Britain’s opposition Labour Party has called for an investigation into an "extremely disturbing" plot by an Israeli diplomat against pro-Palestinian MPs.
The party’s foreign affairs spokeswoman, Emily Thornberry, slammed Tel Aviv Sunday after release of a video, in which an Israeli embassy official is heard plotting to “take down” some of UK lawmakers.
"Can I give you some names of MPs (members of Parliament) that I would suggest you take down?"Israeli senior political officer Shai Masot is heard asking Maria Strizzolo, a former aide to a British Conservative lawmaker, at a London restaurant.

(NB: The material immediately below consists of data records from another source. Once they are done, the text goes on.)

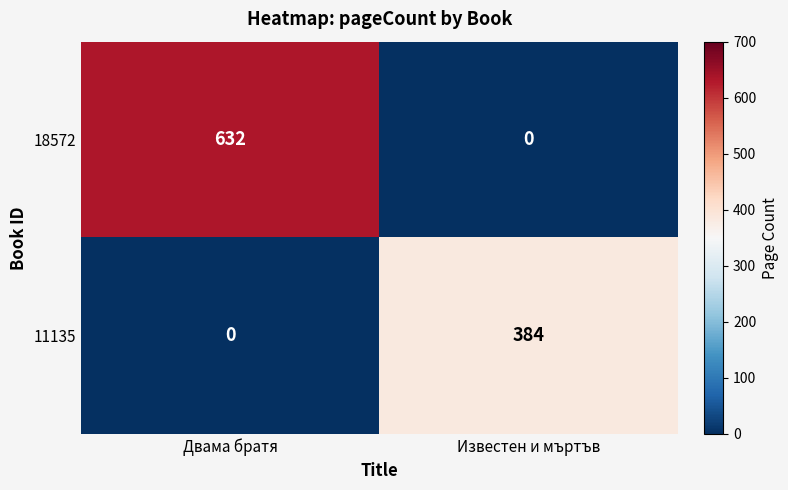

How many distinct data groups are displayed?

2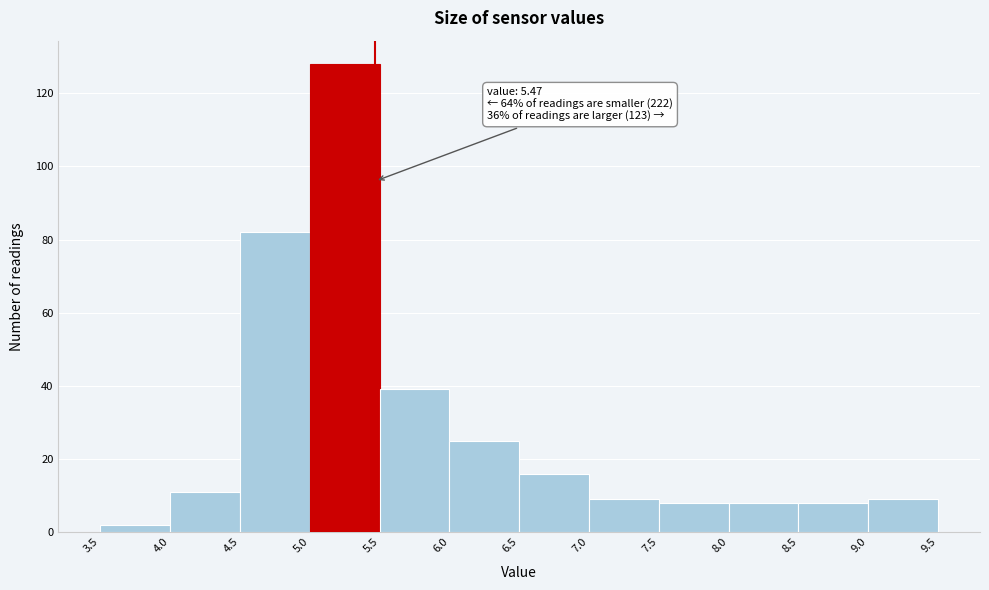

Over which range of the x-axis is the bar tallest?

5.0 to 5.5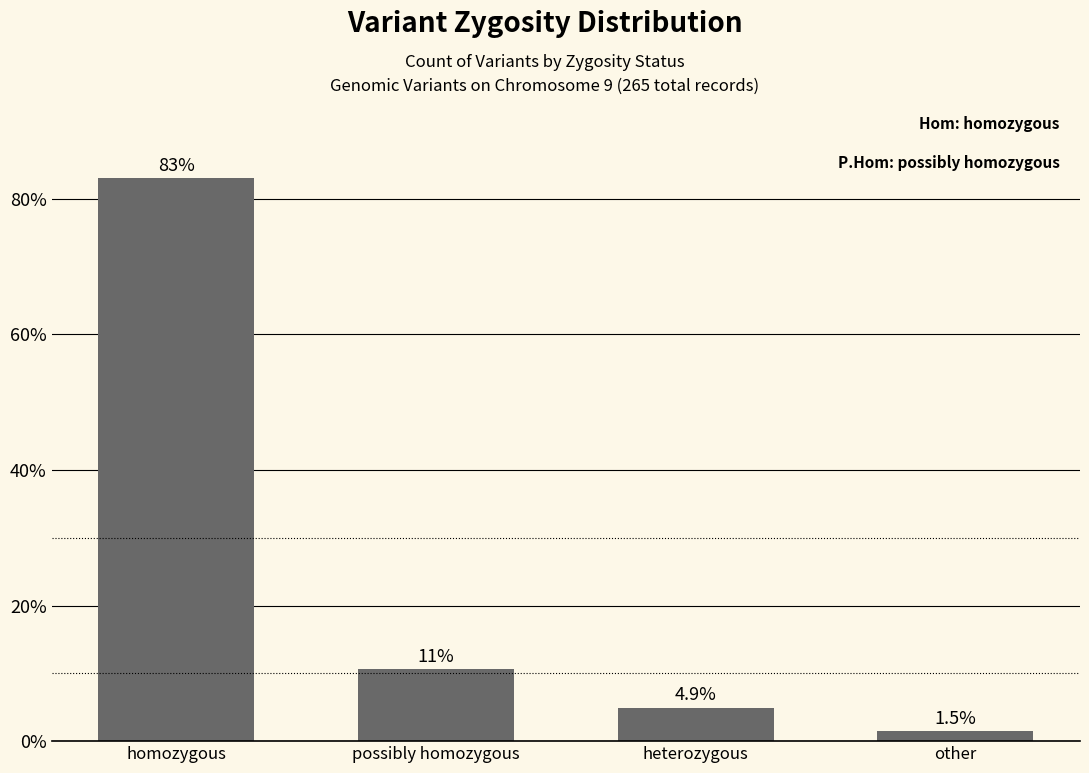

Where does the data first go above 10?

homozygous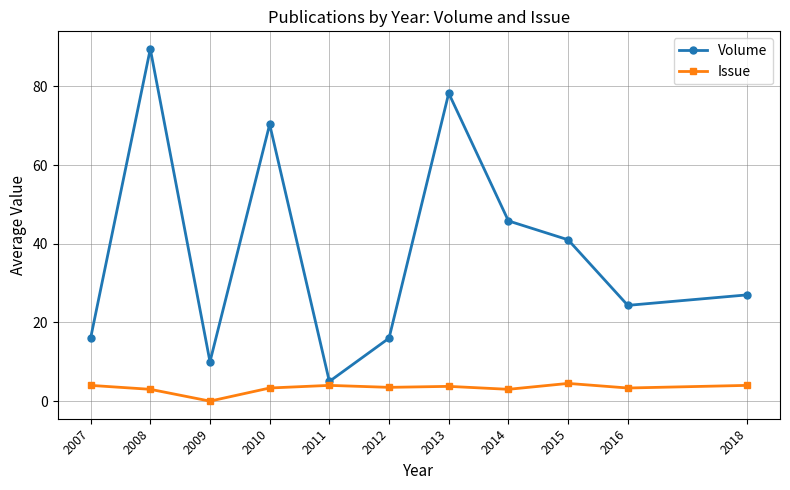

Is the value of Issue at 2008 greater than the value of Volume at 2013?

No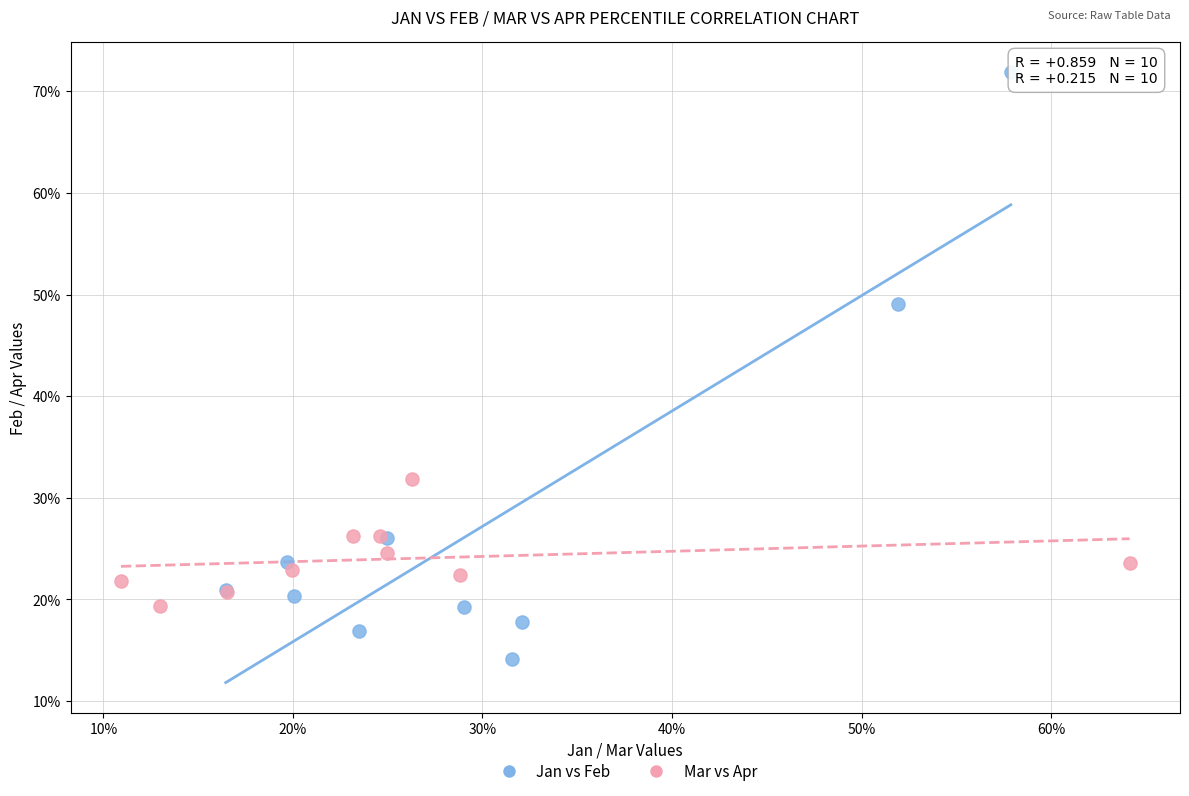

Which series contains the highest Y value?

Jan vs Feb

The regime initially shrugged off the video, secretly recorded by a journalist for Qatari-owned broadcaster Al Jazeera, but announced later that Masot would finish his mission “shortly.”

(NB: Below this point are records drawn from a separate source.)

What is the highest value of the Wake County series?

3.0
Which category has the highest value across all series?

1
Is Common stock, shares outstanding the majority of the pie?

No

The Israeli ambassador to Britain, Mark Regev, also apologized to one of the MPs on the “hit list,” asserting that the matter is considered closed.

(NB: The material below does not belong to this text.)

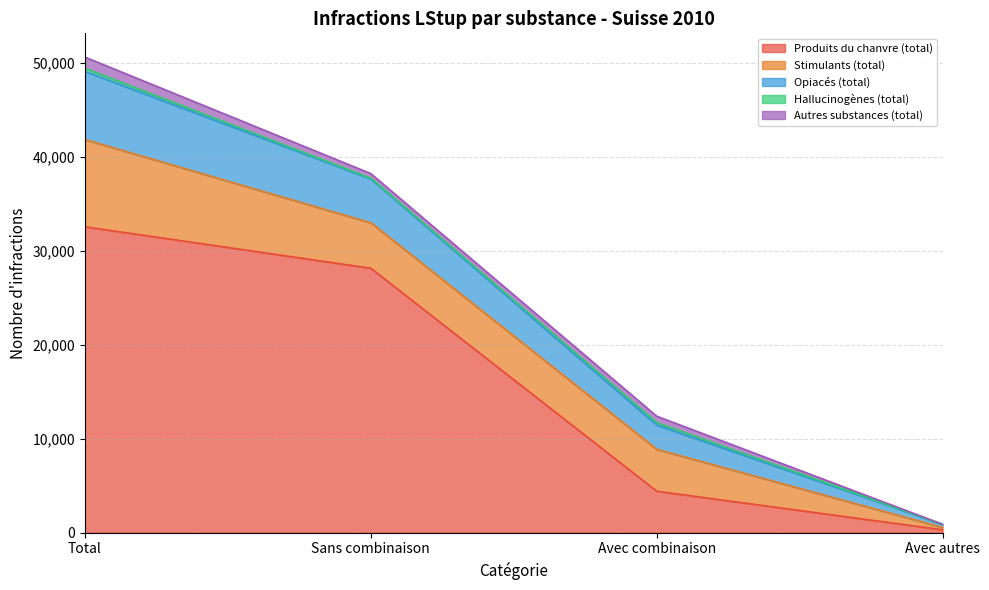

True or false: Autres substances (total) has more than 1 points higher than both neighbors.

False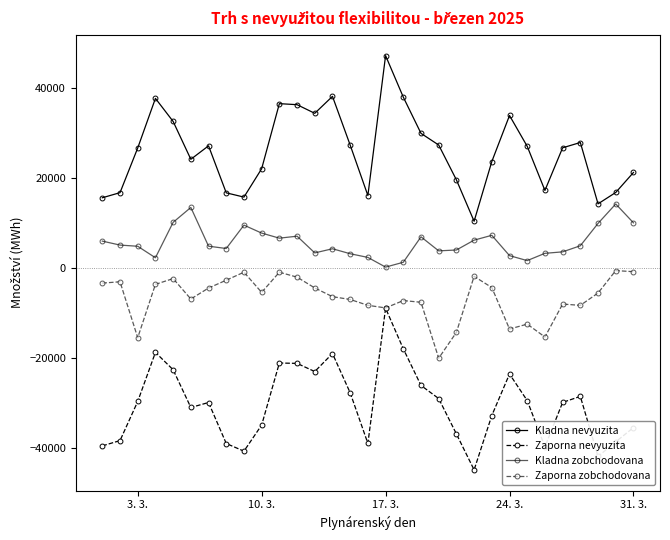

How many data points in Zaporna zobchodovana are less than -5576?

16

The move failed to silence the outraged shadow foreign secretary, who described Masot’s action as “improper interference in our democratic politics.”
“The exposure of an Israeli embassy official discussing how to bring down or discredit a government minister and other MPs because of their views on the Middle East is extremely disturbing,” Thornberry said. “It is simply not good enough for the Foreign Office to say the matter is closed. This is a national security issue.”
The video also provoked anger among some Conservative politicians.
“For years the Conservative Friends of Israel (CFI) and Labour Friends of Israel (LFI) have worked with – even for – the Israeli embassy to promote Israeli policy and thwart UK government policy and the actions of ministers who try to defend Palestinian rights,” wrote a Conservative former minister for the Mail on Sunday anonymously. “Lots of countries try to force their views on others, but what is scandalous in the UK is that instead of resisting it, successive governments have submitted to it, take donors’ money, and allowed Israeli influence-peddling to shape policy and even determine the fate of ministers.”
The former minister further called for a probe into the matter, asserting that “This opaque funding and underhand conduct is a national disgrace and humiliation and must be stamped out.”
The recordings form the basis of four half-hour documentaries that Al Jazeera is to broadcast from January 15.